Martin Harder spent 21 years working for a multinational grain company before realising he had what it takes to succeed on his own. In 1995, Harder founded Delmar Commodities, a company that started as a grain broker, but soon took advantage of opportunities to expand, mainly through acquiring grain elevators. Today, Delmar is a multimillion-dollar company serving western Canadian farmers with Canadian Wheat Board grains, non-board feed products and oilseeds. With four grain elevators and one soy bean crushing plant, all of Delmar Commodities’ facilities are located in southern Manitoba (Winkler, Jordan, Somerset and Gladstone).
“When I started Delmar Commodities, I was determined not to be a rinky dink company,” says Harder. “I wanted to develop something that had value to both myself and those people working with me. I wanted the company to be self-sustaining, even if I wasn’t involved. That was the goal. I was able to achieve that with some friends who were interested in joining forces. I promised to make a portion of the company available to them as far as an owner group.”
The team Harder is referring to includes his son, Darryl, who joined in 1996 as Office Manager; a friend and former employee, Dale Heide, VP Marketing; and George Wieler, Operations Manager, who Harder describes as a real people person. “With my visionary qualities and ability to distinguish a good opportunity, we had the four corners covered,” he smiles. “That was the ground work and those individuals are still with me today.”
Harder said his goal was to create something valuable. And he has succeeded in doing that following through with this mandate: Service with integrity. “It’s a huge task,” he says. “Values can be easily be refuted if you don’t fulfill them, so it’s something we pay close attention to. That focus on integrity is still a priority today; it is shown from the management and employee perspective, and every deal we make is supposed to meet that criterion.”
Separating the wheat from the chaff
While Delmar trades the same commodities as big grain companies do—barley, oats, canola, flax, corn, wheat, rye and soy beans—it has managed to set itself apart in innovative ways. “Where we have developed an advantage is in going after niche markets,” explains Harder. “We’re focusing on distributing to smaller mills the big grain companies are ignoring.”
Interestingly, the businesses Delmar Commodities is catering to now wasn’t always on its radar. In fact, its new distribution method was born out of necessity, when the company faced rail line abandonment. Harder explains: “We had three facilities on a short rail line for a number of years, and we relied on it for distribution. But CN Rail shut down the line and ripped it up, because the price of steel was too good. We didn’t know what to do. We could lie down and get run over, or look at it as an opportunity.”
Delmar developed a system that was truck related, looking for companies where it could send products directly. “Some mills aren’t suited to take big unit trains, so we started shipping grains right to those end users,” he says. Shipping by truck proved to be a great solution, especially when compared to the method of loading product in a rail car, shipping it to a central point and distributing it from there.
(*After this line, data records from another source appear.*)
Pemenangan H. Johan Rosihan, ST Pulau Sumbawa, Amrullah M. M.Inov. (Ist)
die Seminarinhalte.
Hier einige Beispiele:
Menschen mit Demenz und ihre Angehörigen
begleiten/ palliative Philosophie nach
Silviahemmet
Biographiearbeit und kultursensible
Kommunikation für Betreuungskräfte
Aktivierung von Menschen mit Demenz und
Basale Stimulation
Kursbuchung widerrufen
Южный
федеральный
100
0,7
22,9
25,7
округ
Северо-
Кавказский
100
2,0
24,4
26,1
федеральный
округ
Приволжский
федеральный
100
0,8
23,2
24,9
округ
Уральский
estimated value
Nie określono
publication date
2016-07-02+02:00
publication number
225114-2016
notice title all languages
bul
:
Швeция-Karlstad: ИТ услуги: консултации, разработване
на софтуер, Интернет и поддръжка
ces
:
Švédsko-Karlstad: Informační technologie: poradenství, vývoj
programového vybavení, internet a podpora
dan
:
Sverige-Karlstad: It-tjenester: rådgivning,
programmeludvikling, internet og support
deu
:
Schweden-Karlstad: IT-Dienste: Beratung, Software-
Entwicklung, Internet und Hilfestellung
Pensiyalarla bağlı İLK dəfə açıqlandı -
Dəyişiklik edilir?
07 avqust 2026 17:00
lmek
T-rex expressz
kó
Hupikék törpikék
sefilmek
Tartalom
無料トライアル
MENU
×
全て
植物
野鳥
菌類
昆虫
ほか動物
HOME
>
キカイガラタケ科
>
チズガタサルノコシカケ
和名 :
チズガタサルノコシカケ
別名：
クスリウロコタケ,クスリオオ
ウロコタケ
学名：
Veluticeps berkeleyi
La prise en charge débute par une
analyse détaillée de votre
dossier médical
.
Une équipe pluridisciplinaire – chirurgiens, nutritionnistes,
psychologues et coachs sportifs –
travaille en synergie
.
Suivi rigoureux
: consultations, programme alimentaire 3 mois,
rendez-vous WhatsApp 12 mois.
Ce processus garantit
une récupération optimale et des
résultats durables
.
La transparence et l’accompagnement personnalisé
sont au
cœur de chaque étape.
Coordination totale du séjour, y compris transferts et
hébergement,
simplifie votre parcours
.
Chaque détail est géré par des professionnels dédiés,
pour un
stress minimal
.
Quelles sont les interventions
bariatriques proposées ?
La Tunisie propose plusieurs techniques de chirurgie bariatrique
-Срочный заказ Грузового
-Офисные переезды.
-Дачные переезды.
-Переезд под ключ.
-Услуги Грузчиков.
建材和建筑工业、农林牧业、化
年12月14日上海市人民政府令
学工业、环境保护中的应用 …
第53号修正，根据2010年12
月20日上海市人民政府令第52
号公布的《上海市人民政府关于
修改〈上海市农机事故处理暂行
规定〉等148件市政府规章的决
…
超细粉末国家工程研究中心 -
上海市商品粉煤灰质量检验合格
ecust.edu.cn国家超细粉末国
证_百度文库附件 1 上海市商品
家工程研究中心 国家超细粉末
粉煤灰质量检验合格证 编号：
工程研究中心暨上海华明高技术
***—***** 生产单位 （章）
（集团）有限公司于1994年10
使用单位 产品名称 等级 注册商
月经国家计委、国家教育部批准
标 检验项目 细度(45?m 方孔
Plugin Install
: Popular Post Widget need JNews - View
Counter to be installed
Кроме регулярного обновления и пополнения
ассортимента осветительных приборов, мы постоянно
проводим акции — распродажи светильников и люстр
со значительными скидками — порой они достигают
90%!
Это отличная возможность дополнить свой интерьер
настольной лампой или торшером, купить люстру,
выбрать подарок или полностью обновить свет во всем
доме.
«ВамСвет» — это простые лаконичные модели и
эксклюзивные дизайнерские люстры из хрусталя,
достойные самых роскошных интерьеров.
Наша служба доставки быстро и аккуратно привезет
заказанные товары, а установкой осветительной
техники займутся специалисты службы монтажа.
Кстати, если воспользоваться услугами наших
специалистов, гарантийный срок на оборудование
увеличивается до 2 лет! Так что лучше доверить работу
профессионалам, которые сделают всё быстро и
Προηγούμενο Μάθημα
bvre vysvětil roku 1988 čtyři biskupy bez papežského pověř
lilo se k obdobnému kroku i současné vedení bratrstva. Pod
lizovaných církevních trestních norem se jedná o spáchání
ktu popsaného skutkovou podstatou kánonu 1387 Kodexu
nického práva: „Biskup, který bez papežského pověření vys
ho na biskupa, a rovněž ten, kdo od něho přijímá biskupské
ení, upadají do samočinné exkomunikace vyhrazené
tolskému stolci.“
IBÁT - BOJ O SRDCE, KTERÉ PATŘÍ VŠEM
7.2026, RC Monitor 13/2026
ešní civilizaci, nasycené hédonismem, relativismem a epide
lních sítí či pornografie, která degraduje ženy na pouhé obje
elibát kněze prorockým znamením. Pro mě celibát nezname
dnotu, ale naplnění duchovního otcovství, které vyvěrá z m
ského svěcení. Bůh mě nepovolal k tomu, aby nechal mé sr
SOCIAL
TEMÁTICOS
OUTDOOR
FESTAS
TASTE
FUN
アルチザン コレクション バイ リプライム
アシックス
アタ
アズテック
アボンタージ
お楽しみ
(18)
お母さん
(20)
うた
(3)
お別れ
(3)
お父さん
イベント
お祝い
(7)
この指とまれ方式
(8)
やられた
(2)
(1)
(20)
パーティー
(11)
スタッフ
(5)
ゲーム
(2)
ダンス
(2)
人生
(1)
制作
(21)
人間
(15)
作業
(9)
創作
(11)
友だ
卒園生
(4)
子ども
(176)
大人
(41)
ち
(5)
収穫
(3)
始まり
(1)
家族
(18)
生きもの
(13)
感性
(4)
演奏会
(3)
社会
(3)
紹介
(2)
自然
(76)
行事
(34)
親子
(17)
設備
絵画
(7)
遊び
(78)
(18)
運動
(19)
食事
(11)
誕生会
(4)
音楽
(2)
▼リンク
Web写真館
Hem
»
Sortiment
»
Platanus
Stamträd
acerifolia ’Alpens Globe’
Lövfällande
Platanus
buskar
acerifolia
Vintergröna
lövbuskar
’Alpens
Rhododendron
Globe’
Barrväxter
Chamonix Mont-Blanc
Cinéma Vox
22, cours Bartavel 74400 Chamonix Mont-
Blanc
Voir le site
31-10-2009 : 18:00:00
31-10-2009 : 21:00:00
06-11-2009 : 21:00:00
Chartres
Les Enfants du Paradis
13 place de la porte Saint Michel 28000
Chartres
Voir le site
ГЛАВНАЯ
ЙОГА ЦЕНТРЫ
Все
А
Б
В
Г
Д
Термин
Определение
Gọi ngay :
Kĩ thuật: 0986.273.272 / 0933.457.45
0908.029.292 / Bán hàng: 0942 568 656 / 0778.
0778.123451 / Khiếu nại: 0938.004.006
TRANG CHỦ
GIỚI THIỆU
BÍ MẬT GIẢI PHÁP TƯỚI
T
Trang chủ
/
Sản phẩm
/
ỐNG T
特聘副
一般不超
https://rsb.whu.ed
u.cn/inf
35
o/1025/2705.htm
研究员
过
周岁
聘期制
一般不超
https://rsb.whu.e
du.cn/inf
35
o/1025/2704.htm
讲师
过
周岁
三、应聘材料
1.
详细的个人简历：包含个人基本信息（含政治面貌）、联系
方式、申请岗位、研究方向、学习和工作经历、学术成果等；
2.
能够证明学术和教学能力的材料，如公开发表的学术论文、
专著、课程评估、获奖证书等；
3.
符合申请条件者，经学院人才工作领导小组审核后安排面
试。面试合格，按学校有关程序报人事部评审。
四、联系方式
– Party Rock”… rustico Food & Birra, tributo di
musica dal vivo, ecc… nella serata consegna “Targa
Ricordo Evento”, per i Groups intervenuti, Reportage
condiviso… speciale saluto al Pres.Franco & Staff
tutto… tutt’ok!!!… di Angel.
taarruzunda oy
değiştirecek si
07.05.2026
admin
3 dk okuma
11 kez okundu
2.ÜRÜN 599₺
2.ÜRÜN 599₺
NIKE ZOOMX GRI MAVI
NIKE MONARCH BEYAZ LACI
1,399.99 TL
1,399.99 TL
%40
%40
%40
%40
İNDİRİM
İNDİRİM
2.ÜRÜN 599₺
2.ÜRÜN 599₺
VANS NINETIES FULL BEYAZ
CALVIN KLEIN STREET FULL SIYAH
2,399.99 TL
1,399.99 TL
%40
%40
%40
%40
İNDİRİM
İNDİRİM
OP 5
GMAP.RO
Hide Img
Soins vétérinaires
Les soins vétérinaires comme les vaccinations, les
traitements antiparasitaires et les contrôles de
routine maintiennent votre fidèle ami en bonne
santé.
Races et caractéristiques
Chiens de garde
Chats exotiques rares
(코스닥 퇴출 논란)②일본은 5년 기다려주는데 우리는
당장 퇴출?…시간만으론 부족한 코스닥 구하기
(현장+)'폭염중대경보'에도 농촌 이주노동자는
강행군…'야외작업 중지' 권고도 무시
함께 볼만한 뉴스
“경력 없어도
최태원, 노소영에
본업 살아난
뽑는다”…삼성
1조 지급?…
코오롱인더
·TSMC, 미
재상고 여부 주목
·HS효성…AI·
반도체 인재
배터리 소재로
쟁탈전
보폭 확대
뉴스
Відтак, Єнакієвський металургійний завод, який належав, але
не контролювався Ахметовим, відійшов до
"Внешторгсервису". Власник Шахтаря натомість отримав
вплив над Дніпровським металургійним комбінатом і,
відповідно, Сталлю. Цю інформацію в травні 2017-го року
Trucking also created another niche opportunity to leverage the back hauls from the trips going south. “Before, we would ship 25 railcar units of oats by rail to the United States,” Harder continues. “But now we have a system where we ship oats down there by truck, then load up the truck with corn and bring it back to other end users. This process costs us less money than rail, and it takes less time.”
Location, location, location
Around the same time the rail line was removed, Delmar had built the soy bean crushing plant. This also turned out to be a wise business decision, as the plant’s location is right in the middle of a high-consumer area for feed (due to hog and poultry industries in Manitoba), as well as an area that is well-suited to grow soy beans.
“It used to be that any soy beans grown in southern Manitoba would get exported to the United States, and any soy bean meal brought into the province was brought in from the United States,” says Harder. “Our plant takes the best advantage of that growing area, finishing with a 100-mile product. We don’t purchase any soy beans outside our 100-mile radius, and we also sell very little soy bean meal outside that radius. We created our own local market by doing that.”
At a time when Delmar could have gone under, Harder demonstrated his knack for seizing opportunities to not only keep the company afloat, but thriving as well.
As Delmar Commodities looks ahead, the team has several plans to continue expanding. One of the first items the company is working through is the completion of its recent Jordan Mills purchase. As of January 1, 2010, Delmar owns all of the remaining mill shares, and now the company must integrate and streamline all processes to make sure everything is flowing smoothly and efficiently.
Beyond that, Delmar is looking to handle new products. “At one of our facilities, we’re implementing a complete cleaning program that cleans to export standards, so we can get into markets like food-grade flax or wheat that is ready for the flour mill,” says Harder. “We’re starting on that side of things, which will open up the business significantly. We’re looking at developing that aspect further over the next number of years.”